Conservazione e stoccaggio

Conservare a temperatura ambiente, lontano dall’umidità e dalla luce diretta, secondo le indicazioni del foglio illustrativo. La soluzione orale concentrata e le compresse devono essere tenute fuori dalla portata dei bambini e in contenitori originali per garantire la stabilità e l’integrità dell’etichetta di dosaggio. Eliminare confezioni scadute o non più necessarie conformemente alle normative locali su farmaci scaduti.
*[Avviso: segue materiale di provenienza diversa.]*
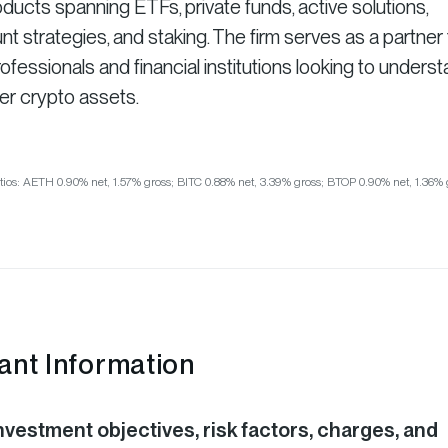
ducts spanning ETFs, private funds, active solutions,
strategies, and staking. The firm serves as a partner 
fessionals and financial institutions looking to unders
er crypto assets.
tios: AETH 0.90% net, 1.57% gross; BITC 0.88% net, 3.39% gross; BTOP 0.90% net, 1.36% 
ant Information
nvestment objectives, risk factors, charges, and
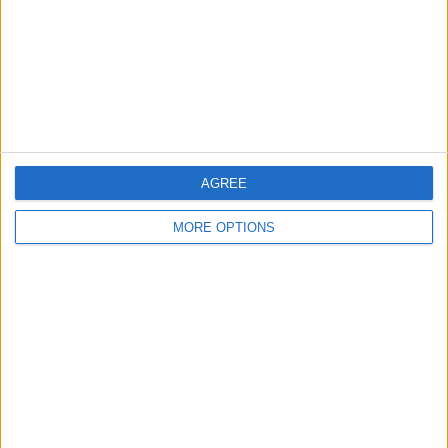
Haverfordwest
1 (25%)
View full ranking
RANKING BY COMPETITIONS
Champions League
2 (50%)
Europa League
1 (25%)
Conference League
1 (25%)
AGREE
View full ranking
MORE OPTIONS
NUMBER OF GAMES BY DAY OF THE WEEK
MONDAY
TUESDAY
WEDNESDAY
THURSDAY
FRIDAY
-
2
-
2
-
- %
50%
- %
50%
- %
SATURDAY
SUNDAY
-
-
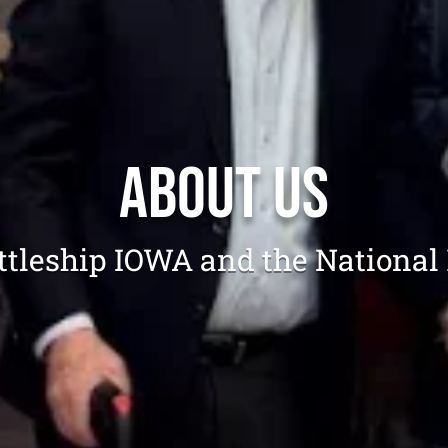
About Us
attleship IOWA and the National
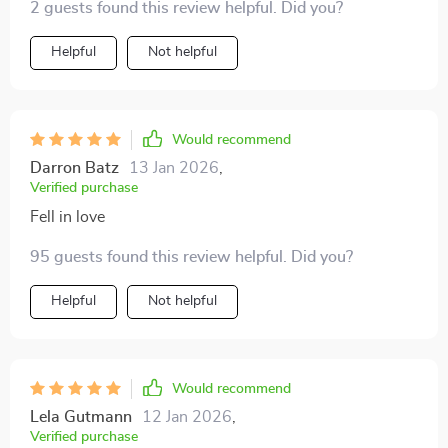
2 guests found this review helpful. Did you?
Helpful
Not helpful
Would recommend
Darron Batz
13 Jan 2026
,
Verified purchase
Fell in love
95 guests found this review helpful. Did you?
Helpful
Not helpful
Would recommend
Lela Gutmann
12 Jan 2026
,
Verified purchase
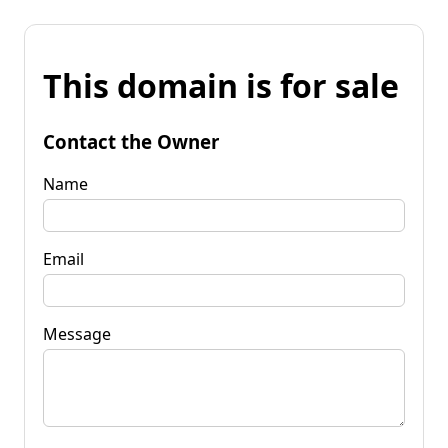
This domain is for sale
Contact the Owner
Name
Email
Message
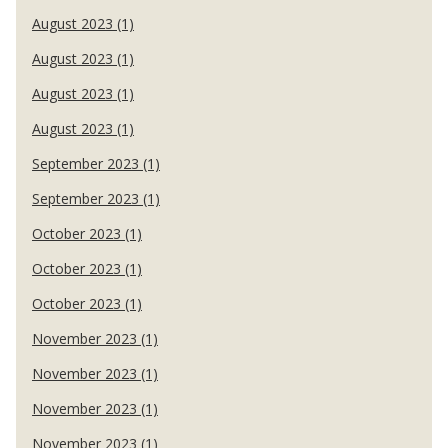
August 2023 (1)
August 2023 (1)
August 2023 (1)
August 2023 (1)
September 2023 (1)
September 2023 (1)
October 2023 (1)
October 2023 (1)
October 2023 (1)
November 2023 (1)
November 2023 (1)
November 2023 (1)
November 2023 (1)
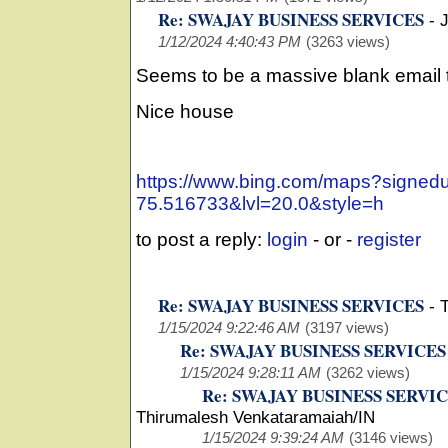
Re: SWAJAY BUSINESS SERVICES
-
1/12/2024 4:40:43 PM
(3263 views)
Seems to be a massive blank email t
Nice house
https://www.bing.com/maps?signe
75.516733&lvl=20.0&style=h
to post a reply:
login
- or -
register
Re: SWAJAY BUSINESS SERVICES
-
1/15/2024 9:22:46 AM
(3197 views)
Re: SWAJAY BUSINESS SERVICES
1/15/2024 9:28:11 AM
(3262 views)
Re: SWAJAY BUSINESS SERVI
Thirumalesh Venkataramaiah/IN
1/15/2024 9:39:24 AM
(3146 views)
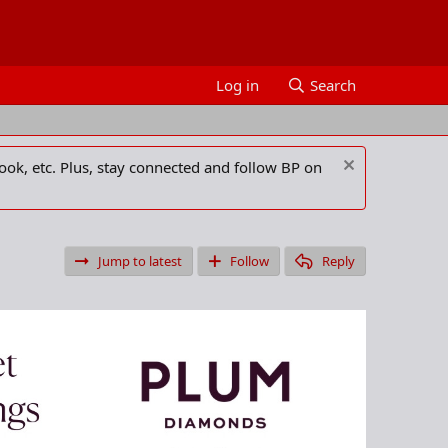
Log in
Search
ook, etc. Plus, stay connected and follow BP on
Jump to latest
Follow
Reply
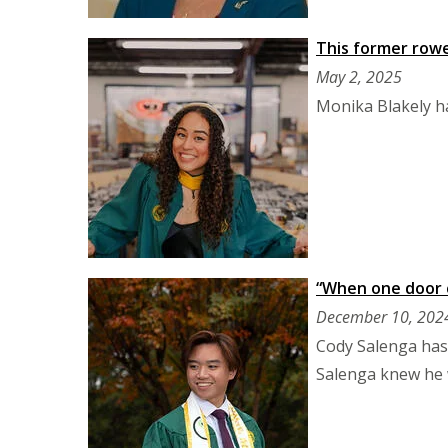
This former rowe
May 2, 2025
Monika Blakely ha
“When one door c
December 10, 202
Cody Salenga has
Salenga knew he 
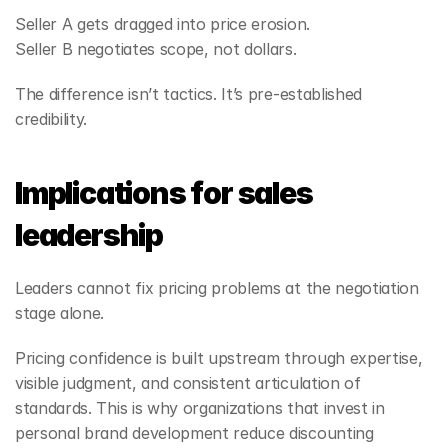
Seller A gets dragged into price erosion.
Seller B negotiates scope, not dollars.
The difference isn’t tactics. It’s pre‑established 
credibility.
Implications for sales 
leadership
Leaders cannot fix pricing problems at the negotiation 
stage alone.
Pricing confidence is built upstream through expertise, 
visible judgment, and consistent articulation of 
standards. This is why organizations that invest in 
personal brand development reduce discounting 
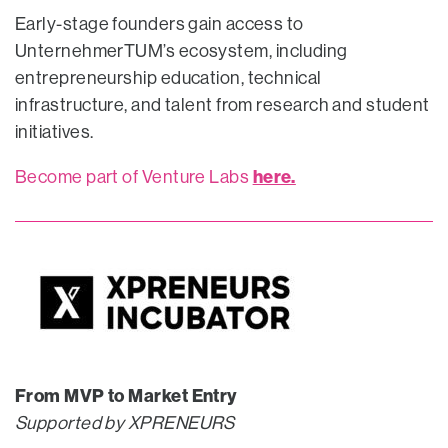
Early-stage founders gain access to
UnternehmerTUM’s ecosystem, including
entrepreneurship education, technical
infrastructure, and talent from research and student
initiatives.
here.
Become part of Venture Labs
From MVP to Market Entry
Supported by XPRENEURS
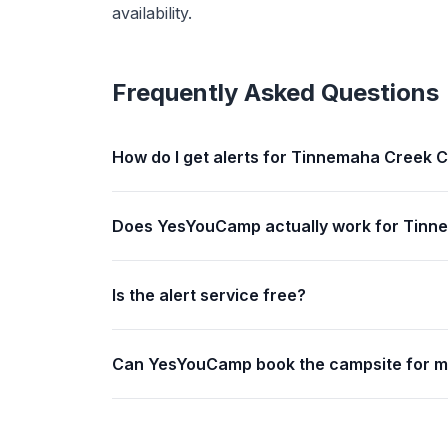
availability.
Frequently Asked Questions
How do I get alerts for Tinnemaha Creek
Does YesYouCamp actually work for Tin
Is the alert service free?
Can YesYouCamp book the campsite for 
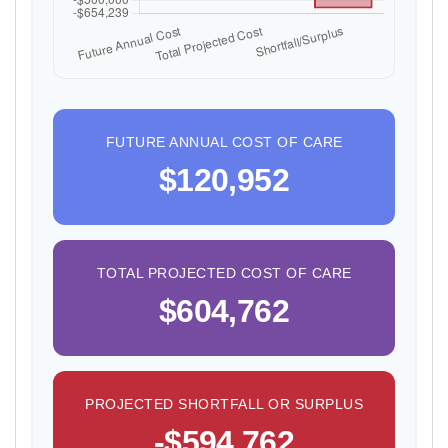
FUTURE ANNUAL COST OF CARE
$120,952
TOTAL PROJECTED COST OF CARE
$604,762
PROJECTED SHORTFALL OR SURPLUS
-$594,762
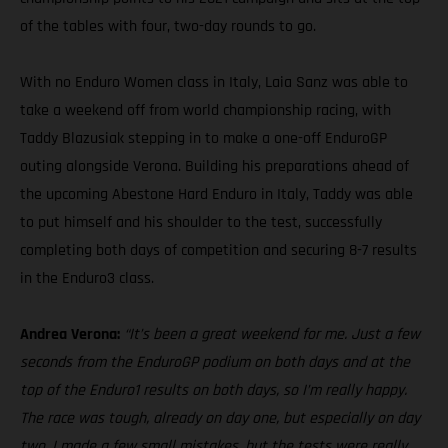
of the tables with four, two-day rounds to go.
With no Enduro Women class in Italy, Laia Sanz was able to
take a weekend off from world championship racing, with
Taddy Blazusiak stepping in to make a one-off EnduroGP
outing alongside Verona. Building his preparations ahead of
the upcoming Abestone Hard Enduro in Italy, Taddy was able
to put himself and his shoulder to the test, successfully
completing both days of competition and securing 8-7 results
in the Enduro3 class.
Andrea Verona:
“It’s been a great weekend for me. Just a few
seconds from the EnduroGP podium on both days and at the
top of the Enduro1 results on both days, so I’m really happy.
The race was tough, already on day one, but especially on day
two. I made a few small mistakes, but the tests were really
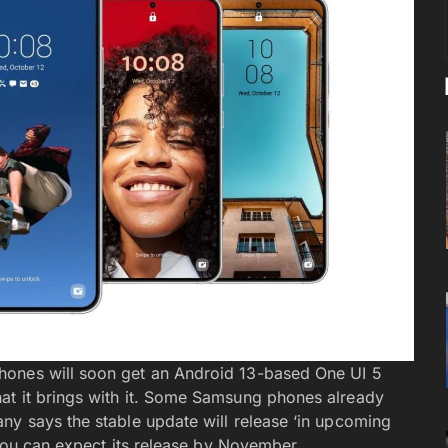
hones will soon get an Android 13-based One UI 5
at it brings with it. Some Samsung phones already
ny says the stable update will release ‘in upcoming
t you can expect its release by November.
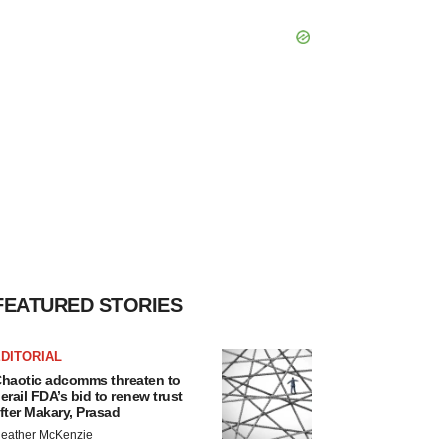
FEATURED STORIES
DITORIAL
haotic adcomms threaten to
erail FDA’s bid to renew trust
fter Makary, Prasad
eather McKenzie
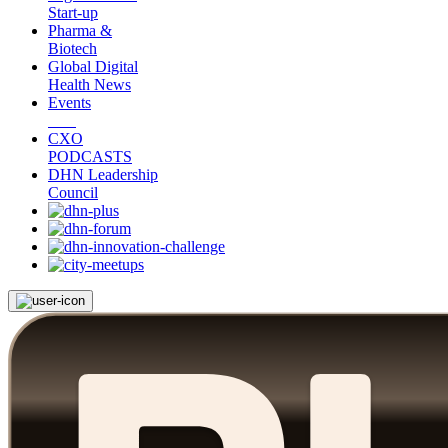
Start-up
Pharma &
Biotech
Global Digital
Health News
Events
CXO
PODCASTS
DHN Leadership
Council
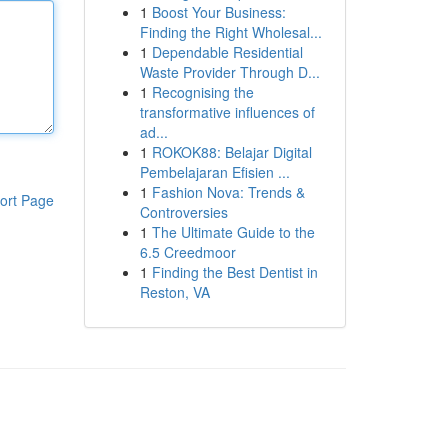
1
Boost Your Business:
Finding the Right Wholesal...
1
Dependable Residential
Waste Provider Through D...
1
Recognising the
transformative influences of
ad...
1
ROKOK88: Belajar Digital
Pembelajaran Efisien ...
1
Fashion Nova: Trends &
ort Page
Controversies
1
The Ultimate Guide to the
6.5 Creedmoor
1
Finding the Best Dentist in
Reston, VA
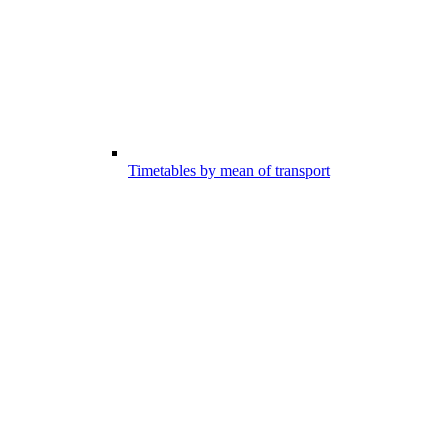
Timetables by mean of transport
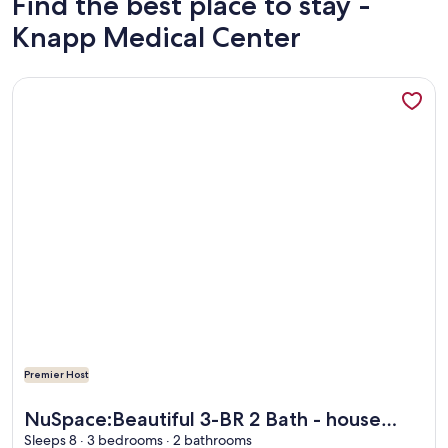
Find the best place to stay -
Knapp Medical Center
More information about NuSpace:Beautiful 3-BR 2 Bath - h
Premier Host
More information about NuSpace:Beautiful 3-BR 2 Bath - h
NuSpace:Beautiful 3-BR 2 Bath - house
with AC/Heat & Sunroom in fabulous
Sleeps 8 · 3 bedrooms · 2 bathrooms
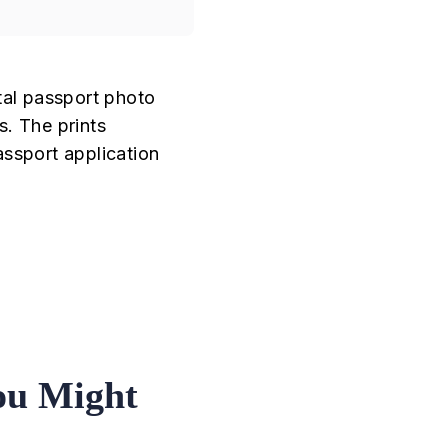
tal passport photo
s. The prints
assport application
ou Might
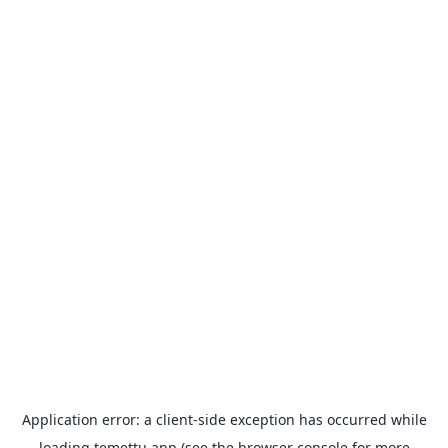
Application error: a
client
-side exception has occurred while
loading
temettu.app
(see the
browser console
for more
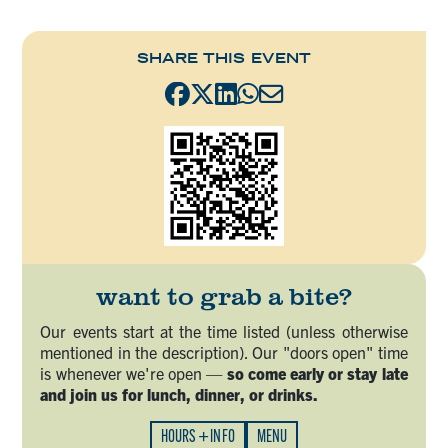
SHARE THIS EVENT
want to grab a bite?
Our events start at the time listed (unless otherwise
mentioned in the description). Our "doors open" time
is whenever we're open —
so come early or stay late
and join us for lunch, dinner, or drinks.
HOURS + INFO
MENU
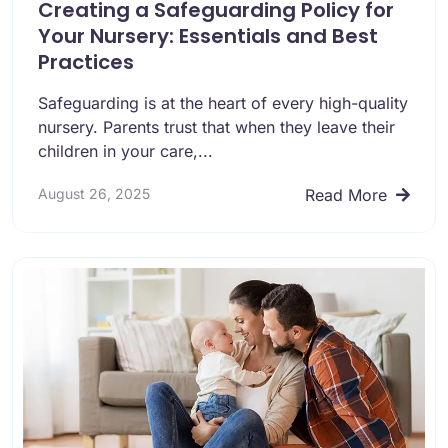
Creating a Safeguarding Policy for
Your Nursery: Essentials and Best
Practices
Safeguarding is at the heart of every high-quality
nursery. Parents trust that when they leave their
children in your care,...
August 26, 2025
Read More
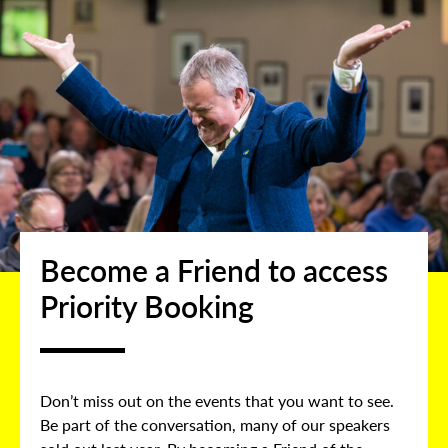
Become a Friend to access
Priority Booking
Don’t miss out on the events that you want to see.
Be part of the conversation, many of our speakers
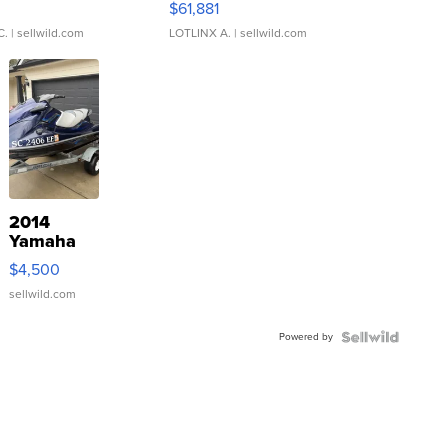
0
$61,881
C.
| sellwild.com
LOTLINX A.
| sellwild.com
2014
Yamaha
VX Deluxe
$4,500
sellwild.com
Powered by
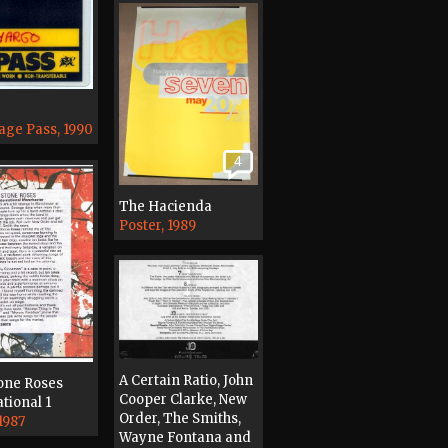
age Pass, 1990
4
The Hacienda
Poster, 1989
A Certain Ratio, John
one Roses
Cooper Clarke, New
tional 1
Order, The Smiths,
1987
Wayne Fontana and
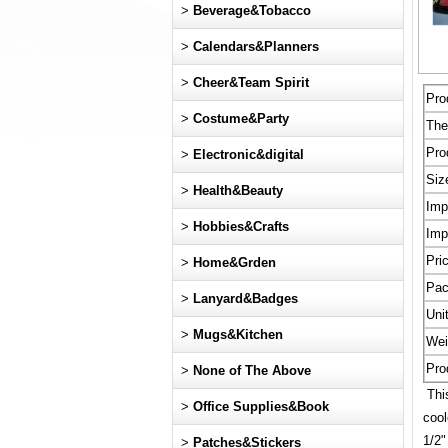
>
Beverage&Tobacco
>
Calendars&Planners
>
Cheer&Team Spirit
Pro
>
Costume&Party
Th
Pro
>
Electronic&digital
Siz
>
Health&Beauty
Imp
>
Hobbies&Crafts
Imp
Pri
>
Home&Grden
Pac
>
Lanyard&Badges
Uni
>
Mugs&Kitchen
Wei
Pro
>
None of The Above
This
>
Office Supplies&Book
cool
1/2
>
Patches&Stickers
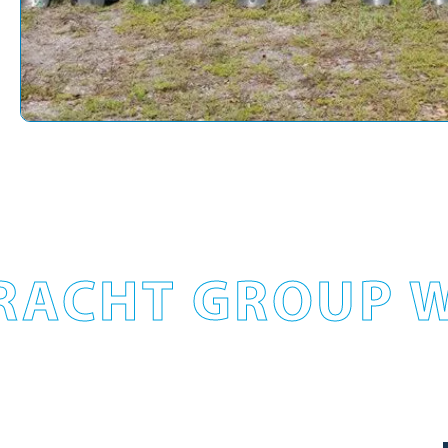
RACHT GROUP W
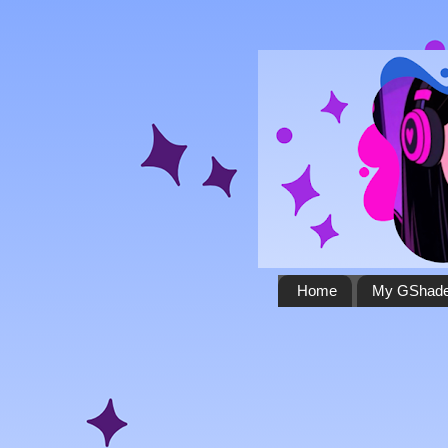
Home
My GShade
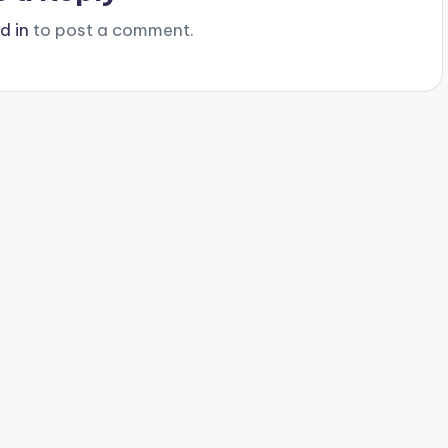
d in
to post a comment.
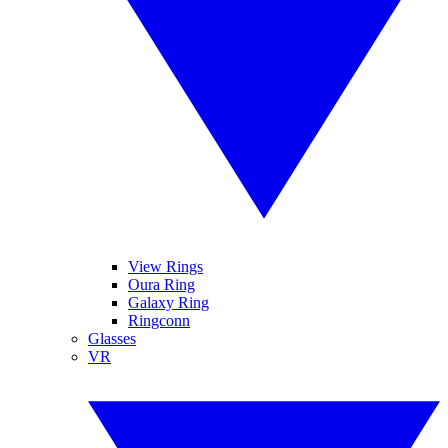
View Rings
Oura Ring
Galaxy Ring
Ringconn
Glasses
VR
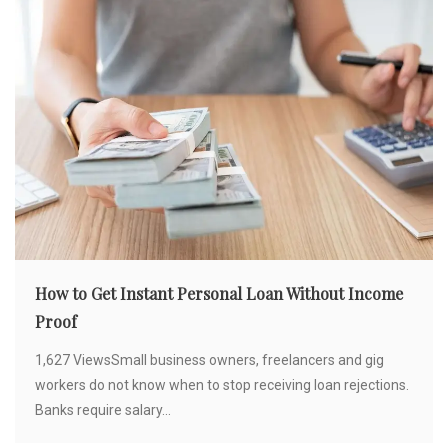
How to Get Instant Personal Loan Without Income
Proof
1,627 ViewsSmall business owners, freelancers and gig
workers do not know when to stop receiving loan rejections.
Banks require salary...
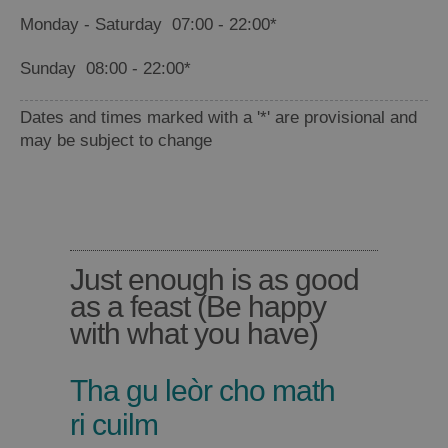
Monday - Saturday
07:00
- 22:00
*
Sunday
08:00
- 22:00
*
Dates and times marked with a '*' are provisional and
may be subject to change
Just enough is as good
Places
as a feast (Be happy
to
with what you have)
Eat
Tha gu leòr cho math
ri cuilm
Food
Food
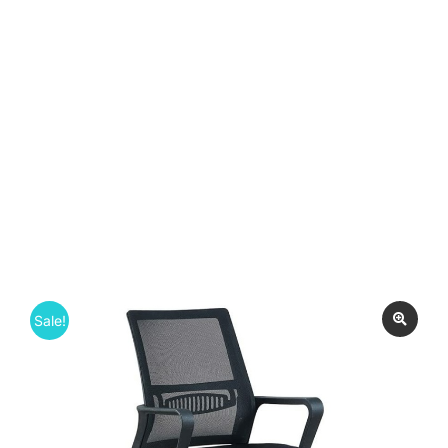
Sale!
Gestione della sospensione

La sospensione improvvisa di sertralina può indurre sintomi di astinenza quali capogiri, parestesie, irritabilità, insonnia e sindrome simil-influenzale; pertanto si raccomanda una riduzione graduale della dose. Il regime di tapering va adattato alla durata del trattamento, alla dose corrente e alla vulnerabilità individuale; in genere la riduzione progressiva su diverse settimane minimizza il rischio di effetti da sospensione. In caso di comparsa di sintomi accentuati considerare rallentamento della riduzione o temporaneo aumento della dose.

Consigli per pazienti

Informare il paziente circa il tempo previsto per l’insorgenza dell’effetto terapeutico e circa gli effetti collaterali più frequenti in modo da migliorare l’aderenza. Raccomandare di comunicare ogni terapia concomitante, compresi integratori e preparati erboristici, per valutare potenziali interazioni farmacologiche. Documentare e segnalare eventuali eventi avversi rilevanti e pianificare visite di follow-up regolari per rivalutare efficacia e tollerabilità.